Cassi – O que não te contaram… ainda – por Cristiana Garbinatto

Olá, colegas!

Resolvi fazer esse texto para que vocês tenham todas as informações necessárias sobre o déficit da Cassi e possam fazer uma boa escolha na votação que inicia amanhã, dia 11 de novembro.

A Cassi acumula déficits mensais há muito tempo. Uma mesa de negociação foi criada com as entidades representativas dos funcionários (da ativa e aposentados) e o Banco do Brasil há 20 MESES para discutir uma proposta  a fim de resolver o problema.

Na Conferência Nacional dos Funcionários do BB, realizada em junho de 2016, propusemos a criação de um Calendário de Luta Nacional pela Cassi, com o objetivo de pressionar o Banco por uma proposta coerente e informarmos os funcionários sobre o que estava acontecendo nas finanças da Cassi. Entretanto, a direção majoritária do movimento sindical rejeitou a sugestão.
Em setembro de 2016, antes da campanha salarial, o Banco apresentou a proposta que estamos apreciando agora. Na época, o rombo mensal da Cassi estava em torno de R$ 40 milhões. Nesse interim, como a situação estava calamitosa, o Banco ofereceu um EMPRÉSTIMO à Cassi de R$ 60 milhões, que foi contratado em agência bancária com juros.
Feito essa contextualização, vamos aos fatos:
1) A Cassi foi criada há 72 anos. O Presidente da Cassi e o Diretor Administrativo e Financeiro são indicados pelo Banco do Brasil. Portanto, há mais de 70 anos o BB administra financeiramente a Cassi.
2) O déficit de Julho foi de R$ 49,1 milhões, já em agosto chegou a R$ 69,9 milhões. As medidas de aporte da atual proposta totalizam R$40 milhões. Portanto, mesmo aprovando a proposta, não resolveremos os problemas, os descredenciamentos e a eterna ameaça à perenidade da Cassi.
3) Estamos ouvindo que é urgente aceitar a proposta do BB ou ficaremos sem plano de saúde. Para responder estas questões tenho dois pontos que considero relevantes:
a. Planos de saúde não podem simplesmente fechar. A legislação brasileira não permite. Ele sofrerá a intervenção da ANS (Agencia Nacional de Saúde) antes disso.
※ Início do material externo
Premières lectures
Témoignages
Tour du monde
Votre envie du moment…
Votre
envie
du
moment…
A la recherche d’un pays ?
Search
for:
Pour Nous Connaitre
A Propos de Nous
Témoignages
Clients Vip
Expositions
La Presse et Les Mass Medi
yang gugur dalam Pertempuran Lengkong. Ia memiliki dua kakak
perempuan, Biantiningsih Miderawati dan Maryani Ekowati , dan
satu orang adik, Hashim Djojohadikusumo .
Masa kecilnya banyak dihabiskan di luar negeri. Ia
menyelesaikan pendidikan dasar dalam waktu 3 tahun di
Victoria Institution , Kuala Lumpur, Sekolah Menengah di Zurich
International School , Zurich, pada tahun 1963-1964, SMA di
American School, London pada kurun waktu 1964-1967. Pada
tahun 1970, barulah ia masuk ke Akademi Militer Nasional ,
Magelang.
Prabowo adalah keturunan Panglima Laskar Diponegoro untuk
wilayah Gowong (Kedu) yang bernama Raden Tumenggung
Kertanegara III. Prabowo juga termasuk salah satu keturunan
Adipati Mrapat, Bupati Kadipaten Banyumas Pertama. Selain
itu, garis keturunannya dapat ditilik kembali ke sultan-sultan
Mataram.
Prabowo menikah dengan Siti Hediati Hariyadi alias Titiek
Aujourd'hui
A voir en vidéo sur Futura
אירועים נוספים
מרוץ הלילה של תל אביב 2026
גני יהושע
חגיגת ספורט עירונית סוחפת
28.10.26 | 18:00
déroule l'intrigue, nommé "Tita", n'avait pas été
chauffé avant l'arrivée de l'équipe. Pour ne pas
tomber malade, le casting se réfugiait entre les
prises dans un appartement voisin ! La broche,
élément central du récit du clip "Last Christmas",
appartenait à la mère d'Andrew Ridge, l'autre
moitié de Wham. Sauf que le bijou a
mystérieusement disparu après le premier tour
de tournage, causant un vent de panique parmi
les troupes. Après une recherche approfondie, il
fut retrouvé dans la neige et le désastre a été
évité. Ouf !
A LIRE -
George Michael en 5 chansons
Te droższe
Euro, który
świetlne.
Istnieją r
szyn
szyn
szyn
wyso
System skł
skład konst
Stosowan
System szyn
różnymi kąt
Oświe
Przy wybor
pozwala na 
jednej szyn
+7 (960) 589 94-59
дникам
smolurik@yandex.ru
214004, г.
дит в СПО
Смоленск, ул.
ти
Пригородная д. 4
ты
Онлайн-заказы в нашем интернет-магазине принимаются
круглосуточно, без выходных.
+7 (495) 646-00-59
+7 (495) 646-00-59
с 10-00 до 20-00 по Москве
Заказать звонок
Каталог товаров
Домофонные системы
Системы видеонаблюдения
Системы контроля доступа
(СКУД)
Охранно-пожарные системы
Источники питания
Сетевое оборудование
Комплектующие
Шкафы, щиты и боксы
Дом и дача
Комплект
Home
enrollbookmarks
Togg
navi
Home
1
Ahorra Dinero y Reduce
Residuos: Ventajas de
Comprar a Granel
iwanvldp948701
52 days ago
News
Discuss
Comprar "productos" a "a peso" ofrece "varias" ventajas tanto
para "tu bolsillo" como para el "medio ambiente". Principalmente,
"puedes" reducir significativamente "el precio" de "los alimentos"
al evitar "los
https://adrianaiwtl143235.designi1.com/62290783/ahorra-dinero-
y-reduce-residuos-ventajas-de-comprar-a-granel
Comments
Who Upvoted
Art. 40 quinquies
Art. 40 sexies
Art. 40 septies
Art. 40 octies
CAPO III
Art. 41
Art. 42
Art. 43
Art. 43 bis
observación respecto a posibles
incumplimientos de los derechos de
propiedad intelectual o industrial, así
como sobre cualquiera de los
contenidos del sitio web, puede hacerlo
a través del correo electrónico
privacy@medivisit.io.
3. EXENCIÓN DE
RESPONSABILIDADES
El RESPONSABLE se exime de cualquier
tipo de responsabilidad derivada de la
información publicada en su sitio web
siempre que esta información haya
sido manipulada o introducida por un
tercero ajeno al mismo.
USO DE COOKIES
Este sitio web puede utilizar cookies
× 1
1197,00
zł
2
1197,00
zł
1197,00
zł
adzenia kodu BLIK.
Vocês já imaginaram a desmoralização do Banco, como instituição financeira, ao sair na mídia que ele é incapaz de gerir financeiramente o plano de saúde dos funcionários?

b. Fomos contratados pelo BB com o direito a plano de saúde. Caso a Cassi “acabe” (como dizem os alarmistas) NÃO IREMOS PARA O SUS!

RESUMINDO:

A situação está calamitosa. Mas essa proposta não resolverá o problema nem nos próximos meses. Imaginem até 2019.
Cada um de vocês é capaz de compreender as entrelinhas  do quê está sendo proposto antes de tomar a decisão com base em fatos.
Decidindo pelo “SIM”, deve estar consciente de que a proposta não resolve o déficit da Cassi. Os funcionários pagarão 1% do salário bruto para o plano de saúde. Entendam isso como uma doação. Quem deseja doar 1% do salário para a Cassi? Muito louvável: votem SIM e sigam acompanhando as finanças.
DECIDINDO pelo “NÃO”, voltaremos às negociações. Se o Banco não apresentar proposta, acontecerá uma intervenção da ANS. Isso é ruim. Mas não é ruim só para nós. É PÉSSIMO para a imagem do Banco do Brasil.

De qualquer maneira, se queremos salvar a Cassi, teremos que nos mobilizar. Pode ser HOJE ou no futuro MUITO próximo.

Acompanhe os blogs dos eleitos da Cassi, cada um tem uma opinião diferente sobre qual o deve ser o seu voto, mas têm em comum que a proposta é INSUFICIENTE:
– Blog da “Cassi é Sua” (últimos eleitos – oposição bancária)
http://www.oposicaonacassi.com.br

– Blog do Diretor William (apoiado pela Contraf/CUT)
http://categoriabancaria.blogspot.com.brNão serão os eleitos, a Cassi, o movimento sindical, as entidades, nem o Banco do Brasil que decidirá sobre essa proposta: SERÁ VOCÊ! Informe-se!!!

Grande abraço,

Cristiana Garbinatto
Diretora Executiva
FETRAFI-RS
P.S: Se interessar a alguém, meu voto é NÃO. Por uma proposta que REALMENTE salve a Cassi.